• Given request:
Reproduce every one of the records below line for line, keeping each line unchanged.

• Available records:
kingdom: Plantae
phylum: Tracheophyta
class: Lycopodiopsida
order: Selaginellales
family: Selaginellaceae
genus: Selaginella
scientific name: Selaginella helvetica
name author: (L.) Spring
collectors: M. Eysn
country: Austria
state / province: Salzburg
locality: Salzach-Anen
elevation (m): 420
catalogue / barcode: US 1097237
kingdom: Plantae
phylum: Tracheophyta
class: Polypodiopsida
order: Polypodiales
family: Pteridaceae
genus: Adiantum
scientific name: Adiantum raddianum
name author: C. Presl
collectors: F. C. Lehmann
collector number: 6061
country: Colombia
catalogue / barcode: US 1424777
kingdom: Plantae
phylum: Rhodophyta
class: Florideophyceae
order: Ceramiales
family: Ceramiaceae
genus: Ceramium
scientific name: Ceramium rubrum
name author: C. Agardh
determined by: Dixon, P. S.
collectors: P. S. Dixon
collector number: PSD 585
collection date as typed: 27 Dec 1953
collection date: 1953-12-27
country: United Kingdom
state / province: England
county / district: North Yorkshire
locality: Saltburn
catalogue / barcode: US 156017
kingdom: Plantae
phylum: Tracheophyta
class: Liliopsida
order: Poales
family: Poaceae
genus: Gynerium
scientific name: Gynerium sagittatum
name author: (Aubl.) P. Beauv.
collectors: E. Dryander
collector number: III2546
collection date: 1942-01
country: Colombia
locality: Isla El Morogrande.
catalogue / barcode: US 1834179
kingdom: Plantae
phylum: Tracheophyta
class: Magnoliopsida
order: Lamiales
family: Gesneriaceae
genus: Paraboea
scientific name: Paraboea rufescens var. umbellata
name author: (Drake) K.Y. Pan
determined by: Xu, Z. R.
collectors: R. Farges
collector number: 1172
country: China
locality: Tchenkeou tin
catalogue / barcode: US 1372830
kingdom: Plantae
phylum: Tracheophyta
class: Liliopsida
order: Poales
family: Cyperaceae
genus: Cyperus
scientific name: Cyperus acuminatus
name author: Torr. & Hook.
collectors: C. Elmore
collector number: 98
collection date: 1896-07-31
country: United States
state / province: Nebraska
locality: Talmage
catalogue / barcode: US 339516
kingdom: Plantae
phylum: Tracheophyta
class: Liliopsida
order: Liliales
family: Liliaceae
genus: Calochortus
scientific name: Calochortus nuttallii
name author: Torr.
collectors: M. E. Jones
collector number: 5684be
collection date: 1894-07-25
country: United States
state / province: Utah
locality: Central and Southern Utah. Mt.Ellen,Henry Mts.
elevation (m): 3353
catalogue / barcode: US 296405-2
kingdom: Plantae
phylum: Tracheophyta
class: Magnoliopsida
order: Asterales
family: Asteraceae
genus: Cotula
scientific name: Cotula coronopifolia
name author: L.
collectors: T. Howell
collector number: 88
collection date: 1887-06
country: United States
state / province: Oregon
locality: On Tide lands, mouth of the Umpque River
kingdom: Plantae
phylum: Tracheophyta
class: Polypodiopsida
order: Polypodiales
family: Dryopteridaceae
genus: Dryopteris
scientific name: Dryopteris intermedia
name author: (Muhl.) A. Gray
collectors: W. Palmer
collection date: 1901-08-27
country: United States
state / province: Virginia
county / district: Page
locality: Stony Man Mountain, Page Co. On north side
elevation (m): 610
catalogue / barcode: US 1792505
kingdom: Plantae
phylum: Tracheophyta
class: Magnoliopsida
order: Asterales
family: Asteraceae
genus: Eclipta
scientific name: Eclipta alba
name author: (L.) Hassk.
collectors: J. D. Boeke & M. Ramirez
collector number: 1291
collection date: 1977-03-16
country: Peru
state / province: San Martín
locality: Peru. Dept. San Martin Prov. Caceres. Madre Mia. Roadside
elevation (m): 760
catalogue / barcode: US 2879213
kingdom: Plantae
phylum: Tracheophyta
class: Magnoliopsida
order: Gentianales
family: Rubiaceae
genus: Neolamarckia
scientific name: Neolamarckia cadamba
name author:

• Written answer:
kingdom: Plantae
phylum: Tracheophyta
class: Lycopodiopsida
order: Selaginellales
family: Selaginellaceae
genus: Selaginella
scientific name: Selaginella helvetica
name author: (L.) Spring
collectors: M. Eysn
country: Austria
state / province: Salzburg
locality: Salzach-Anen
elevation (m): 420
catalogue / barcode: US 1097237
kingdom: Plantae
phylum: Tracheophyta
class: Polypodiopsida
order: Polypodiales
family: Pteridaceae
genus: Adiantum
scientific name: Adiantum raddianum
name author: C. Presl
collectors: F. C. Lehmann
collector number: 6061
country: Colombia
catalogue / barcode: US 1424777
kingdom: Plantae
phylum: Rhodophyta
class: Florideophyceae
order: Ceramiales
family: Ceramiaceae
genus: Ceramium
scientific name: Ceramium rubrum
name author: C. Agardh
determined by: Dixon, P. S.
collectors: P. S. Dixon
collector number: PSD 585
collection date as typed: 27 Dec 1953
collection date: 1953-12-27
country: United Kingdom
state / province: England
county / district: North Yorkshire
locality: Saltburn
catalogue / barcode: US 156017
kingdom: Plantae
phylum: Tracheophyta
class: Liliopsida
order: Poales
family: Poaceae
genus: Gynerium
scientific name: Gynerium sagittatum
name author: (Aubl.) P. Beauv.
collectors: E. Dryander
collector number: III2546
collection date: 1942-01
country: Colombia
locality: Isla El Morogrande.
catalogue / barcode: US 1834179
kingdom: Plantae
phylum: Tracheophyta
class: Magnoliopsida
order: Lamiales
family: Gesneriaceae
genus: Paraboea
scientific name: Paraboea rufescens var. umbellata
name author: (Drake) K.Y. Pan
determined by: Xu, Z. R.
collectors: R. Farges
collector number: 1172
country: China
locality: Tchenkeou tin
catalogue / barcode: US 1372830
kingdom: Plantae
phylum: Tracheophyta
class: Liliopsida
order: Poales
family: Cyperaceae
genus: Cyperus
scientific name: Cyperus acuminatus
name author: Torr. & Hook.
collectors: C. Elmore
collector number: 98
collection date: 1896-07-31
country: United States
state / province: Nebraska
locality: Talmage
catalogue / barcode: US 339516
kingdom: Plantae
phylum: Tracheophyta
class: Liliopsida
order: Liliales
family: Liliaceae
genus: Calochortus
scientific name: Calochortus nuttallii
name author: Torr.
collectors: M. E. Jones
collector number: 5684be
collection date: 1894-07-25
country: United States
state / province: Utah
locality: Central and Southern Utah. Mt.Ellen,Henry Mts.
elevation (m): 3353
catalogue / barcode: US 296405-2
kingdom: Plantae
phylum: Tracheophyta
class: Magnoliopsida
order: Asterales
family: Asteraceae
genus: Cotula
scientific name: Cotula coronopifolia
name author: L.
collectors: T. Howell
collector number: 88
collection date: 1887-06
country: United States
state / province: Oregon
locality: On Tide lands, mouth of the Umpque River
kingdom: Plantae
phylum: Tracheophyta
class: Polypodiopsida
order: Polypodiales
family: Dryopteridaceae
genus: Dryopteris
scientific name: Dryopteris intermedia
name author: (Muhl.) A. Gray
collectors: W. Palmer
collection date: 1901-08-27
country: United States
state / province: Virginia
county / district: Page
locality: Stony Man Mountain, Page Co. On north side
elevation (m): 610
catalogue / barcode: US 1792505
kingdom: Plantae
phylum: Tracheophyta
class: Magnoliopsida
order: Asterales
family: Asteraceae
genus: Eclipta
scientific name: Eclipta alba
name author: (L.) Hassk.
collectors: J. D. Boeke & M. Ramirez
collector number: 1291
collection date: 1977-03-16
country: Peru
state / province: San Martín
locality: Peru. Dept. San Martin Prov. Caceres. Madre Mia. Roadside
elevation (m): 760
catalogue / barcode: US 2879213
kingdom: Plantae
phylum: Tracheophyta
class: Magnoliopsida
order: Gentianales
family: Rubiaceae
genus: Neolamarckia
scientific name: Neolamarckia cadamba
name author:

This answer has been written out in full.